Thursday 5 September 2019

Theories of Surplus Value, Part III, Chapter 22 - Part 17

If we take Marx's reproduction schemas from Capital II, we have :- 

Department I 

c 4000 + v 1000 + s 1000 = 6000 

Department II 

c 2000 + v 500 + s 500 = 3000 

Total output value is then 7,000 (6.000 I + 3,000 II, less 2,000 included in II that is transferred as intermediate production from I). But, total revenues are equal to only 3,000 (2,000 in I + 1,000 in II). The difference of 4,000 is that this 4,000 of output value of Department I means of production, used in the production of means of production, has to be reproduced, on a like for like basis, and is not available for consumption, nor does any part of its value enter into the value of consumption goods. This is why the value of national output can never be the same as the value of national income, or GDP, which measures only new value added by labour during the year. Its also why any calculation of the rate of profit based on GDP data is necessarily wrong. 

But, of course, the assumption that the 4,000 is not available for consumption is valid only so long as we make the assumption that social reproduction is to occur on at least the same basis and scale. Everything consumable can be consumed as revenue, if we choose. Even means of production can be sold, and exchanged for consumption goods, if so desired. In just the same way that, under expanded reproduction, a portion of revenue, stops being revenue, and is instead converted into additional capital, so too, a farmer could, for example, shut up shop, and sell off, or consume themselves their seed corn, they could slaughter all their livestock to eat, and so on, thereby converting capital into revenue. This conversion of capital into revenue is not at all an increase in surplus value, which can easily be seen if the farmer were to change their mind, and try to produce in the following year, but now having no seed to grow their crops, or livestock from which to breed. 

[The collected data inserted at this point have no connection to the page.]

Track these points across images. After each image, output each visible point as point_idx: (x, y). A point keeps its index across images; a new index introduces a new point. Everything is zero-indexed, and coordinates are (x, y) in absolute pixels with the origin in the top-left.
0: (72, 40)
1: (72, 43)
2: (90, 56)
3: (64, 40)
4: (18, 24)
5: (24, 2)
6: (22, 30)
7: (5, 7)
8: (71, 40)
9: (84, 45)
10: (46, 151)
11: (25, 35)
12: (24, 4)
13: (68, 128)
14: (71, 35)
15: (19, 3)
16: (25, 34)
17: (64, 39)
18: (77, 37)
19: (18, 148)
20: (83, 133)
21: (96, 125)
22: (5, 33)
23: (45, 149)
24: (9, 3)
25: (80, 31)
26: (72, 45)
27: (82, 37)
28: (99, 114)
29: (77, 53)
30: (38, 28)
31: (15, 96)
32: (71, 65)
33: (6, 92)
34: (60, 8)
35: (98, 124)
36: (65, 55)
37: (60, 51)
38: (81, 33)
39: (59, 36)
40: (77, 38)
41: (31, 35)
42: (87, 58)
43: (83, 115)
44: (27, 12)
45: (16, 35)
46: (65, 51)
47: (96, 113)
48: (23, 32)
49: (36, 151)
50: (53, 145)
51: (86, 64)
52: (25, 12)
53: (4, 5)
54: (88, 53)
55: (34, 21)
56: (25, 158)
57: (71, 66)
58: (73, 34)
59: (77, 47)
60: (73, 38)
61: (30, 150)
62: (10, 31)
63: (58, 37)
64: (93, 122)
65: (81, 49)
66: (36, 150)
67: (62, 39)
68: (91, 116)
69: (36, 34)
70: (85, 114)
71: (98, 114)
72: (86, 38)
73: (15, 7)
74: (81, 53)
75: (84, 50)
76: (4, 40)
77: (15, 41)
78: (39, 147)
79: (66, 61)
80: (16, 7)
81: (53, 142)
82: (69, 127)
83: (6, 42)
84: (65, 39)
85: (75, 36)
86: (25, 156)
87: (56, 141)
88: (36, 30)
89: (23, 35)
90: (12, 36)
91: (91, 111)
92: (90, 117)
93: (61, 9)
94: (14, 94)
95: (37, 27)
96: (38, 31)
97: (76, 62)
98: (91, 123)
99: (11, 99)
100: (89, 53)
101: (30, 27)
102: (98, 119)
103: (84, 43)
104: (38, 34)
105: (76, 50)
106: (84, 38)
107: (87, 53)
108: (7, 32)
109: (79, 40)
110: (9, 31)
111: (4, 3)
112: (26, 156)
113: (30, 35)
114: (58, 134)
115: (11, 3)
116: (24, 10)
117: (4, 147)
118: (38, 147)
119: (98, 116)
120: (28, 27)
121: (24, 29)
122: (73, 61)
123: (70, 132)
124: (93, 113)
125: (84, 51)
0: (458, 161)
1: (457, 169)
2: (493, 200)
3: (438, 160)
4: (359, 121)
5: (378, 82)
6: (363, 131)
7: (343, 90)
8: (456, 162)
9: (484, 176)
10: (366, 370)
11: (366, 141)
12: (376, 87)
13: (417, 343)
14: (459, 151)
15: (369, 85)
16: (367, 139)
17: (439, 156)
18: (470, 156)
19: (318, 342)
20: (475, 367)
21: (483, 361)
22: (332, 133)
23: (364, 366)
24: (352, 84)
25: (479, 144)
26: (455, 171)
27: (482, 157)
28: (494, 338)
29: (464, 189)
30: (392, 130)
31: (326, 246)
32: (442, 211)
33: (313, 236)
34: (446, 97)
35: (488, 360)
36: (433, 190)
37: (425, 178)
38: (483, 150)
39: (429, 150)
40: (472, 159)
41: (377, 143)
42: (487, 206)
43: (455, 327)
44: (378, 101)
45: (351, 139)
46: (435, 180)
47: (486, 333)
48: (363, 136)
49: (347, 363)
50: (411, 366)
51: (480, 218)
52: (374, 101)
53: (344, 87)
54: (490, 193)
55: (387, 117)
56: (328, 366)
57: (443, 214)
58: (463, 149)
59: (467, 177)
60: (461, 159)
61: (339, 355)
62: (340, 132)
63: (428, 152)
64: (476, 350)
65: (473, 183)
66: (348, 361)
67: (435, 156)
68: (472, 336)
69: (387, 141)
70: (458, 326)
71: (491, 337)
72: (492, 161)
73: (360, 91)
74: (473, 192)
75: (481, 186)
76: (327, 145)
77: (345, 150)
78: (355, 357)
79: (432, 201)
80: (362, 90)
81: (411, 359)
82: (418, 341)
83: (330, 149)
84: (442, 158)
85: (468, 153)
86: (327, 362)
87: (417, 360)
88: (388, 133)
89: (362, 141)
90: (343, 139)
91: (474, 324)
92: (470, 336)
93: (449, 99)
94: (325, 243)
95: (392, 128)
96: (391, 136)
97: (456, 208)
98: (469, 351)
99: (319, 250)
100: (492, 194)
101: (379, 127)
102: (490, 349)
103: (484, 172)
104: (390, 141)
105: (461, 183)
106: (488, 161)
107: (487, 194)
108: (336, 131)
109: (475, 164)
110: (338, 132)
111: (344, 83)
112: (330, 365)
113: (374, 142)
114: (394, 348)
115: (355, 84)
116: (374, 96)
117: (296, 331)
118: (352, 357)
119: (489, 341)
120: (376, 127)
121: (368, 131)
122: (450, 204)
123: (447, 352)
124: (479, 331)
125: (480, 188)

Take a farmer who produces corn, and that all consumption is of corn. The farmer uses 10 tons of their corn as seed; they use 40 tons to pay as wages to their workers. The result is that 60 tons of corn is produced, leaving the farmer with a surplus product of 10 tons. Divided into capital and revenue, 10 tons represents capital, whilst 50 tons represents revenues (40 v + 10 s). But, there is nothing stopping the farmer from taking the 10 tons of corn required as seed for the following year, and instead consuming it. In that case, they would have converted this 10 tons of corn that is capital into revenue. It would appear as profit, just like the other 10 tons that actually does represent the profit of the farmer, and results from the surplus product created by their workers. But, it is quite clear that this “profit”, here, would be pure illusion. The workers would have produced the same additional 50 tons of corn, as before, and that would represent the same 10 tons of surplus product as before. This additional 10 tons of “profit” arises only because that portion of current production that should be designated as capital, to replace the consumed seed, has instead been used as revenue, i.e. consumed as corn by the farmer. The consequence, here, is fairly stark. Having literally consumed his seed-corn, the farmer has no seed to plant, in the following year, so social reproduction stops. 

This is essentially the same thing as the release of capital in the example given by Marx, except that, in that case, the rise in productivity enables the seed itself, as use value, to be physically replaced, without the need for all its original value (historic price) being replaced. The original value of 20 tons of seed is £40, at £2 per ton, but, as Marx points out, it is only the 20 tons that must be replaced, not the £40. The 20 tons is now replaced, but its value is only £20. Had it been the case that the £40 value had to be replaced, it would have required 40 tons from the current production, not 20. So, now, 20 tons of output is thereby released, as capital, which means it is available as revenue/profit, even though there has been no increase in surplus value.